■ **Exercise instructions**
Could you write out each entry exactly as it reads?
──────── Exercise data ────────
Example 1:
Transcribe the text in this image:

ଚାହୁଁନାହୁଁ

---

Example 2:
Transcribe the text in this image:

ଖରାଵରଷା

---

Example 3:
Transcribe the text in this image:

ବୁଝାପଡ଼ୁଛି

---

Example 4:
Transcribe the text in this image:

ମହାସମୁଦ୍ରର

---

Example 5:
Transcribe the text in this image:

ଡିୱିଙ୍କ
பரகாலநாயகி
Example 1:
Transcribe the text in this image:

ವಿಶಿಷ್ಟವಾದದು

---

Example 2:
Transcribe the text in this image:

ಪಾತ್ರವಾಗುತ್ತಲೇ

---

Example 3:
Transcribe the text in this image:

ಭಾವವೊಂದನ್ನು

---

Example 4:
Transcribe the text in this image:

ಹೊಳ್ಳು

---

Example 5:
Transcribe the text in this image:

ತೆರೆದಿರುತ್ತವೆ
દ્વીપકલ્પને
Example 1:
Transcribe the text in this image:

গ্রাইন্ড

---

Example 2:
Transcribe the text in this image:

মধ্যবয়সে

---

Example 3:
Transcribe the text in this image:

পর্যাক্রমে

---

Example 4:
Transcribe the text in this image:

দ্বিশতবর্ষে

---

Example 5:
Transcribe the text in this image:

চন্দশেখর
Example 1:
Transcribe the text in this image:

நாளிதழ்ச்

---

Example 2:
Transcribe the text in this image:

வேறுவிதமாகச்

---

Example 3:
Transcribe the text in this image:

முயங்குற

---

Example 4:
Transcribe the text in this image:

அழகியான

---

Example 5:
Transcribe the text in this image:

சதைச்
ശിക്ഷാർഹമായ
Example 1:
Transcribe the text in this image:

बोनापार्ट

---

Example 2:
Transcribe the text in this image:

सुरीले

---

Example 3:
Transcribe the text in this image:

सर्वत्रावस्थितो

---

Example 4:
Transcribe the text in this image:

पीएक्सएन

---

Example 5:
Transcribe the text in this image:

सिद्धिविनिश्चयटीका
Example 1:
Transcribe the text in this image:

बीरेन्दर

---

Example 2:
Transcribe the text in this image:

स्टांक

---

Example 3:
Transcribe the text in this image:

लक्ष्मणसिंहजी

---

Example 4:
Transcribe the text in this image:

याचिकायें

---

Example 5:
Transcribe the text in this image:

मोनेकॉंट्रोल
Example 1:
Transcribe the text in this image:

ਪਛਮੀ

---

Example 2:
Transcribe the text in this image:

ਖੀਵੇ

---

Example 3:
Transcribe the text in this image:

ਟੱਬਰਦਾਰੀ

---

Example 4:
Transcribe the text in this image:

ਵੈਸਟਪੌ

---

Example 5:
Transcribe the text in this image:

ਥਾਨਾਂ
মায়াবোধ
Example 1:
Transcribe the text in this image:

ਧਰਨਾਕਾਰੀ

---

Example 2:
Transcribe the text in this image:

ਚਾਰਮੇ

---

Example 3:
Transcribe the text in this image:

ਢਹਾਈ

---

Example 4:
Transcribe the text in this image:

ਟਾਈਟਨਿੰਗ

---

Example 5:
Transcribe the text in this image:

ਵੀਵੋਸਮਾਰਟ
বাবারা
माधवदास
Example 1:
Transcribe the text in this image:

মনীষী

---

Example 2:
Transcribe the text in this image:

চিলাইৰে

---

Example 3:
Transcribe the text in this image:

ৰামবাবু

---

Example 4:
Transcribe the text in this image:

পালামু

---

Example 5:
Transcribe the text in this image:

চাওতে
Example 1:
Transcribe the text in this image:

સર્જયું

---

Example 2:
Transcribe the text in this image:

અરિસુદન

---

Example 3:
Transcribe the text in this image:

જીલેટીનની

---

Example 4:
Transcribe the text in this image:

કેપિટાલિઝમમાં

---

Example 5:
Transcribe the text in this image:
────────
■ **Answer box**
Example 1:
Transcribe the text in this image:

ଚାହୁଁନାହୁଁ

---

Example 2:
Transcribe the text in this image:

ଖରାଵରଷା

---

Example 3:
Transcribe the text in this image:

ବୁଝାପଡ଼ୁଛି

---

Example 4:
Transcribe the text in this image:

ମହାସମୁଦ୍ରର

---

Example 5:
Transcribe the text in this image:

ଡିୱିଙ୍କ
பரகாலநாயகி
Example 1:
Transcribe the text in this image:

ವಿಶಿಷ್ಟವಾದದು

---

Example 2:
Transcribe the text in this image:

ಪಾತ್ರವಾಗುತ್ತಲೇ

---

Example 3:
Transcribe the text in this image:

ಭಾವವೊಂದನ್ನು

---

Example 4:
Transcribe the text in this image:

ಹೊಳ್ಳು

---

Example 5:
Transcribe the text in this image:

ತೆರೆದಿರುತ್ತವೆ
દ્વીપકલ્પને
Example 1:
Transcribe the text in this image:

গ্রাইন্ড

---

Example 2:
Transcribe the text in this image:

মধ্যবয়সে

---

Example 3:
Transcribe the text in this image:

পর্যাক্রমে

---

Example 4:
Transcribe the text in this image:

দ্বিশতবর্ষে

---

Example 5:
Transcribe the text in this image:

চন্দশেখর
Example 1:
Transcribe the text in this image:

நாளிதழ்ச்

---

Example 2:
Transcribe the text in this image:

வேறுவிதமாகச்

---

Example 3:
Transcribe the text in this image:

முயங்குற

---

Example 4:
Transcribe the text in this image:

அழகியான

---

Example 5:
Transcribe the text in this image:

சதைச்
ശിക്ഷാർഹമായ
Example 1:
Transcribe the text in this image:

बोनापार्ट

---

Example 2:
Transcribe the text in this image:

सुरीले

---

Example 3:
Transcribe the text in this image:

सर्वत्रावस्थितो

---

Example 4:
Transcribe the text in this image:

पीएक्सएन

---

Example 5:
Transcribe the text in this image:

सिद्धिविनिश्चयटीका
Example 1:
Transcribe the text in this image:

बीरेन्दर

---

Example 2:
Transcribe the text in this image:

स्टांक

---

Example 3:
Transcribe the text in this image:

लक्ष्मणसिंहजी

---

Example 4:
Transcribe the text in this image:

याचिकायें

---

Example 5:
Transcribe the text in this image:

मोनेकॉंट्रोल
Example 1:
Transcribe the text in this image:

ਪਛਮੀ

---

Example 2:
Transcribe the text in this image:

ਖੀਵੇ

---

Example 3:
Transcribe the text in this image:

ਟੱਬਰਦਾਰੀ

---

Example 4:
Transcribe the text in this image:

ਵੈਸਟਪੌ

---

Example 5:
Transcribe the text in this image:

ਥਾਨਾਂ
মায়াবোধ
Example 1:
Transcribe the text in this image:

ਧਰਨਾਕਾਰੀ

---

Example 2:
Transcribe the text in this image:

ਚਾਰਮੇ

---

Example 3:
Transcribe the text in this image:

ਢਹਾਈ

---

Example 4:
Transcribe the text in this image:

ਟਾਈਟਨਿੰਗ

---

Example 5:
Transcribe the text in this image:

ਵੀਵੋਸਮਾਰਟ
বাবারা
माधवदास
Example 1:
Transcribe the text in this image:

মনীষী

---

Example 2:
Transcribe the text in this image:

চিলাইৰে

---

Example 3:
Transcribe the text in this image:

ৰামবাবু

---

Example 4:
Transcribe the text in this image:

পালামু

---

Example 5:
Transcribe the text in this image:

চাওতে
Example 1:
Transcribe the text in this image:

સર્જયું

---

Example 2:
Transcribe the text in this image:

અરિસુદન

---

Example 3:
Transcribe the text in this image:

જીલેટીનની

---

Example 4:
Transcribe the text in this image:

કેપિટાલિઝમમાં

---

Example 5:
Transcribe the text in this image:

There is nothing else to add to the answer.